_Tugas Wajib_: Ambil persis bagian teks tentang akreditasi sekolah di Jatim, yaitu bagian dari "Standardisasi Sarana Prasarana" sampai dengan "A 39,8 persen.".

_Blok Teks_:
↓↓↓
Capaian Akreditasi SMK Terbaik di Semua Jenjang

foto ilustrasi

Standardisasi Sarana Prasarana Masih Jadi Momok Pendidikan

BAP S/M Jatim, Bhirawa
Provinsi Jatim patut berbangga dengan pencapaian hasil akreditasi untuk SMK tahun ini. Di antara semua jenjang, SMK berhasil meraih akreditasi A terbanyak dengan persentase 51,2 persen. Di susul SMA/MA dengan raihan akreditasi A 39,8 persen.
Sementara di posisi terendah jenjang SD/MI hanya 20,8 persen yang mendapat akreditasi A dan SMP/MTs sebanyak 33,5 persen. Ketua Badan Akreditasi Provinsi Sekolah/Madrasah (BAP S/M) Jatim Prof Roesminingsih menuturkan, hasil akreditasi untuk pendidikan menengah cukup menggembirakan. Sementara yang masih harus banyak berbenah ialah jenjang SD/MI.
“Tahun ini memang ada peningkatan grade pada skor akreditasi. Jadi standar pendidikannya semakin tinggi,” tutur Roesminingsih.
Peningkatan grade skor terjadi pada akreditasi A dari minimal 86 menjadi 91. Sementara akreditasi B skor minimalnya 81 – 91. Sementara akreditasi C minimal 71 – 81. Jika tahun ini mendapat skor 70, sekolah dipastikan tidak bisa lolos akreditasi dan harus mengulang.
“Memang tuntutan pendidikan terus meningkat. Kita tidak boleh terlena dengan standar yang sudah berlaku selama ini,” tutur Roesminingsih.
Roesminingsih mengaku, dari delapan Standar Nasional Pendidikan (SNP), standar sarana pra sarana masih menjadi momok. Skor rata-rata yang diperoleh tahun ini paling rendah adalah standar sarana prasarana. Di samping itu, standar guru dan tenaga kependidikan (GTK) juga terbilang rendah.
↑↑↑
_Baris Data_:
↓↓↓
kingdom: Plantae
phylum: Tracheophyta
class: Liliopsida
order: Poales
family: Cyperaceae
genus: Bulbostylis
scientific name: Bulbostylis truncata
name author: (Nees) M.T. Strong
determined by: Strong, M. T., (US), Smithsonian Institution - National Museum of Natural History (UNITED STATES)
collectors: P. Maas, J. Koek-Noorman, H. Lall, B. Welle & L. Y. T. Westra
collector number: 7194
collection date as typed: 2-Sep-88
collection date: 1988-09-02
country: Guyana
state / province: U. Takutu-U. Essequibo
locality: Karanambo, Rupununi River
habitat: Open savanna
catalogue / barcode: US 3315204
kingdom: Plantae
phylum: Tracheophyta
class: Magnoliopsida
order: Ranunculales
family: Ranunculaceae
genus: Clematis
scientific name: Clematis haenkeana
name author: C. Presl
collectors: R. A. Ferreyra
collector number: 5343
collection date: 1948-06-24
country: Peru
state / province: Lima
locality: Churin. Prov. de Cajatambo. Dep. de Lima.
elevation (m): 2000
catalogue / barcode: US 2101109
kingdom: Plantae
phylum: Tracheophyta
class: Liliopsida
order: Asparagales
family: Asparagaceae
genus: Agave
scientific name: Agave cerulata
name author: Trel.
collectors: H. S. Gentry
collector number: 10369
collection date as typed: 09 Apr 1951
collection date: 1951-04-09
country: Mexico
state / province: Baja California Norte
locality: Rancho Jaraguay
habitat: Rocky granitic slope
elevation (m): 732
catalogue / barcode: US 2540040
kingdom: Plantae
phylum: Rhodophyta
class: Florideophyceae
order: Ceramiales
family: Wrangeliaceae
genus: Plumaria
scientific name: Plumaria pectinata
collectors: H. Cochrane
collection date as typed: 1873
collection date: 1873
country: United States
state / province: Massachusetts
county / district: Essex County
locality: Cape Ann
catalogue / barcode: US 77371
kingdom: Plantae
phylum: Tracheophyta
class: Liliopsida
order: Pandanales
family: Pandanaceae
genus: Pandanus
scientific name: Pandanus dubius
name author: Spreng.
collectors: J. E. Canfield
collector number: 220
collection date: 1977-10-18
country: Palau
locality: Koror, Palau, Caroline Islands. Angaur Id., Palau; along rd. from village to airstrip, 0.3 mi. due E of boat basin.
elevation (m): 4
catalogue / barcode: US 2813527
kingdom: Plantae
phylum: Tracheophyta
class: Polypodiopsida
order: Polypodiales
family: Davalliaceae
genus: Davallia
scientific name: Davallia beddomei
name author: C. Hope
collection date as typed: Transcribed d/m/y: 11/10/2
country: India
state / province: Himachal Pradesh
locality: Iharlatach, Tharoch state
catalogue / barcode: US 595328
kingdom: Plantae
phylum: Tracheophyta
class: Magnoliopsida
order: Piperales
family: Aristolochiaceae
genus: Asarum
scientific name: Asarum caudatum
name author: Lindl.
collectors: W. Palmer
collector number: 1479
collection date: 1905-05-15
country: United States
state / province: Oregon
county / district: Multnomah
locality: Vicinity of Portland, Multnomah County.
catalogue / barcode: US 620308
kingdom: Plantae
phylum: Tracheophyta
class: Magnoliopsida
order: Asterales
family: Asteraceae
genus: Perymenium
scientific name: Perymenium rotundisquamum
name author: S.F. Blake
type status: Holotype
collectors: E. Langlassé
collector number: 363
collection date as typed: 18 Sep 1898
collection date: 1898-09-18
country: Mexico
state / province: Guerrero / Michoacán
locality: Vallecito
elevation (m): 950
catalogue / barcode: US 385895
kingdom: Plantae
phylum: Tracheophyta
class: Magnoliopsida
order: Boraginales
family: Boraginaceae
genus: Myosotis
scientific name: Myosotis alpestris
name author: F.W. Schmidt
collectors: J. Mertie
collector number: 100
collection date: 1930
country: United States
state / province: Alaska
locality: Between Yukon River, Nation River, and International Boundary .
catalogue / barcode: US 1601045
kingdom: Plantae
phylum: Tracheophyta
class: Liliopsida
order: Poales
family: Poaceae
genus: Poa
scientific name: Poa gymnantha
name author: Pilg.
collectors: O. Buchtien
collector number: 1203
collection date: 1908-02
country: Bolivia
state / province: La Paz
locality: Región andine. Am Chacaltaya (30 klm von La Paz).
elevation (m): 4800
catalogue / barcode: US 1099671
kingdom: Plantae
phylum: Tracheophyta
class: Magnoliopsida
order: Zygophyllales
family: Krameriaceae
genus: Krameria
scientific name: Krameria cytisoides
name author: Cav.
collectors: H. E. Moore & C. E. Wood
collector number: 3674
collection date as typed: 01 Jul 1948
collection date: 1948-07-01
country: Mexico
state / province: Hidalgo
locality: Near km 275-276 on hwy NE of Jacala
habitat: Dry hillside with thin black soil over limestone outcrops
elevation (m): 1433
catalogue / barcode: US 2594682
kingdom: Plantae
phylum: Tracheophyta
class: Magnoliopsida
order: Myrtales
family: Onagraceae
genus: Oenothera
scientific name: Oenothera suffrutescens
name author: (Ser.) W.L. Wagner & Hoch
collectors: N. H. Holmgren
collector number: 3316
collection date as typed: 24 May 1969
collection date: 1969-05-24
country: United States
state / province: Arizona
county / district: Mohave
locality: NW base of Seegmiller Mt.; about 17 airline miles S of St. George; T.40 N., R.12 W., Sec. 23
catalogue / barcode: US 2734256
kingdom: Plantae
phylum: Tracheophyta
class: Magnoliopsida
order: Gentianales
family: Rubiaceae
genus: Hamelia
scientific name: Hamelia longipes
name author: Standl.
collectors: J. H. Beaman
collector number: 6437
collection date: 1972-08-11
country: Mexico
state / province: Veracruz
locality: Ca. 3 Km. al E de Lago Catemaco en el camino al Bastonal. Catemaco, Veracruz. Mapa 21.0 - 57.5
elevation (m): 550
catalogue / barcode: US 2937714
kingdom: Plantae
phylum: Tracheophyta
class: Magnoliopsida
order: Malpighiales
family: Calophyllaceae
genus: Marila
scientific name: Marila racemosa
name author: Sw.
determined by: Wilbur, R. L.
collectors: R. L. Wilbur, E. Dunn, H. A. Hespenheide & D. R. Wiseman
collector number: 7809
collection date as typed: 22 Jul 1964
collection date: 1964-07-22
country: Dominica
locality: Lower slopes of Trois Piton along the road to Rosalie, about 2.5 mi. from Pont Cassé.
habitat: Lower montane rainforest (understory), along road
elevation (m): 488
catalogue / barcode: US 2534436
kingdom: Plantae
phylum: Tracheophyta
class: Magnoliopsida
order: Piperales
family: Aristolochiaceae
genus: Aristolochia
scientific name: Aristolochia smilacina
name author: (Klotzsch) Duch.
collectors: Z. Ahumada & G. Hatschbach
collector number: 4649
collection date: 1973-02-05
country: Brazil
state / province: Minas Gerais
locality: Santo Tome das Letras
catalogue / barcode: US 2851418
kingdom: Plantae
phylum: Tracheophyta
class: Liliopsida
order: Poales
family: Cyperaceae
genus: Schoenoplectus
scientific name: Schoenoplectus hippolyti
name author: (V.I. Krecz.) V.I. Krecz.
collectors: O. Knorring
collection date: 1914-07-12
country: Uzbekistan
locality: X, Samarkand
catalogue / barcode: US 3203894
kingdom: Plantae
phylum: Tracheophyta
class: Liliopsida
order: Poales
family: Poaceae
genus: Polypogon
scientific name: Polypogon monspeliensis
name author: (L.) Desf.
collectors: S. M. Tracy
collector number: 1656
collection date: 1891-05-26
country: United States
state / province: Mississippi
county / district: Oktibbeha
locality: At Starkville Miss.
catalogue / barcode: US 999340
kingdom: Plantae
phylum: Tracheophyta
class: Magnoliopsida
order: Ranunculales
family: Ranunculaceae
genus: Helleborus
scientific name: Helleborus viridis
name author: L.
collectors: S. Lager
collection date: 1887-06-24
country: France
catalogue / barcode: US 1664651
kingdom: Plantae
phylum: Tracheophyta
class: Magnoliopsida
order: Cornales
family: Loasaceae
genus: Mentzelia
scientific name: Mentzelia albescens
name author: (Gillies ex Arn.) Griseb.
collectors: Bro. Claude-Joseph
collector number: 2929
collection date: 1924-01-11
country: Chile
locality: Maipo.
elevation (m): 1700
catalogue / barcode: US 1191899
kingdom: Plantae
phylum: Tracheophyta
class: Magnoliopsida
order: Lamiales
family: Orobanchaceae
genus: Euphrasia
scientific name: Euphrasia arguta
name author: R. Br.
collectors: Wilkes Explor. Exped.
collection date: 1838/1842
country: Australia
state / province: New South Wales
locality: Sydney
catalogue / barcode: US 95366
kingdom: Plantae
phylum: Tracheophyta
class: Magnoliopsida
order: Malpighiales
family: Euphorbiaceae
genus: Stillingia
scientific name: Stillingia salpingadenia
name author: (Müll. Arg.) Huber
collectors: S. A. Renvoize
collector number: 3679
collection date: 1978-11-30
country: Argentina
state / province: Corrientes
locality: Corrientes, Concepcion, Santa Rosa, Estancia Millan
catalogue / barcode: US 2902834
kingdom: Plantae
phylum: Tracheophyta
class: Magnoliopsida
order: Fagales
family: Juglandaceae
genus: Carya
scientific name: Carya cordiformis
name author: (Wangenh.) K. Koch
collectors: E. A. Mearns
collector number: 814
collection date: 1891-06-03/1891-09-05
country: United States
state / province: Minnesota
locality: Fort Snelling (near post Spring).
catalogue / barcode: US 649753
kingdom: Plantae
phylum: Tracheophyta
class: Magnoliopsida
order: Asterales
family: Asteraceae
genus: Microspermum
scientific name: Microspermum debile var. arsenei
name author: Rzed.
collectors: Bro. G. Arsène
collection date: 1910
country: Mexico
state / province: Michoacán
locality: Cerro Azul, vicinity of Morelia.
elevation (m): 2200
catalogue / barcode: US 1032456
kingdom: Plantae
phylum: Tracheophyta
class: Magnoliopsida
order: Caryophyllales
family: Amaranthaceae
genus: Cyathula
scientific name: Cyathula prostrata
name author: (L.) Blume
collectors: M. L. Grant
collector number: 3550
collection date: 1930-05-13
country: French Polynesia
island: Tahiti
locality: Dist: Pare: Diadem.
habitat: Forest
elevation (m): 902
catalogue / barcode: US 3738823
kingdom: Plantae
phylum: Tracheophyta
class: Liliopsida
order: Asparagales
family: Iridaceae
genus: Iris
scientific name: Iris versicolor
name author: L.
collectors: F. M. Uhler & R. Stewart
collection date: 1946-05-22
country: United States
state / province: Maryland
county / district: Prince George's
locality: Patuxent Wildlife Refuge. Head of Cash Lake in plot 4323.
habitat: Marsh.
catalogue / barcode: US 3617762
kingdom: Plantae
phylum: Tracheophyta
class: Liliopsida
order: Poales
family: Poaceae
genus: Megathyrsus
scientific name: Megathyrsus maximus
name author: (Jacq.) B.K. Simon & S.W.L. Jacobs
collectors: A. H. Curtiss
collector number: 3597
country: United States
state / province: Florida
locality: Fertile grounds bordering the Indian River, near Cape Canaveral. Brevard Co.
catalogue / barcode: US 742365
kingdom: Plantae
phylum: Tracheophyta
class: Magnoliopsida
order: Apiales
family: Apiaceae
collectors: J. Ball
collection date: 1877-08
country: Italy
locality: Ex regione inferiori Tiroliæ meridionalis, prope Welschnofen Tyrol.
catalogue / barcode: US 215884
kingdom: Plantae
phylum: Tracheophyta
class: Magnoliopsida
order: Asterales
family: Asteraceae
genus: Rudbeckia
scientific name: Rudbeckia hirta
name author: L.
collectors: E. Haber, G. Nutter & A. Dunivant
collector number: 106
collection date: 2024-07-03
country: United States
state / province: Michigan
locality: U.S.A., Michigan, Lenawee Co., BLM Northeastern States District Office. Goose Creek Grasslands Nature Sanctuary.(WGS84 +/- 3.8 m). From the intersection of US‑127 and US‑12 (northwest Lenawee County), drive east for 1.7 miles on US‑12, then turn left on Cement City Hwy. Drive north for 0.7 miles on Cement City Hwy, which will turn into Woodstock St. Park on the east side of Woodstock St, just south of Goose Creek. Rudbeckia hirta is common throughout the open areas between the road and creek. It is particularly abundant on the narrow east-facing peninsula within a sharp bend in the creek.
↑↑↑
_Hasil Latihan_:
Standardisasi Sarana Prasarana Masih Jadi Momok Pendidikan

BAP S/M Jatim, Bhirawa
Provinsi Jatim patut berbangga dengan pencapaian hasil akreditasi untuk SMK tahun ini. Di antara semua jenjang, SMK berhasil meraih akreditasi A terbanyak dengan persentase 51,2 persen. Di susul SMA/MA dengan raihan akreditasi A 39,8 persen.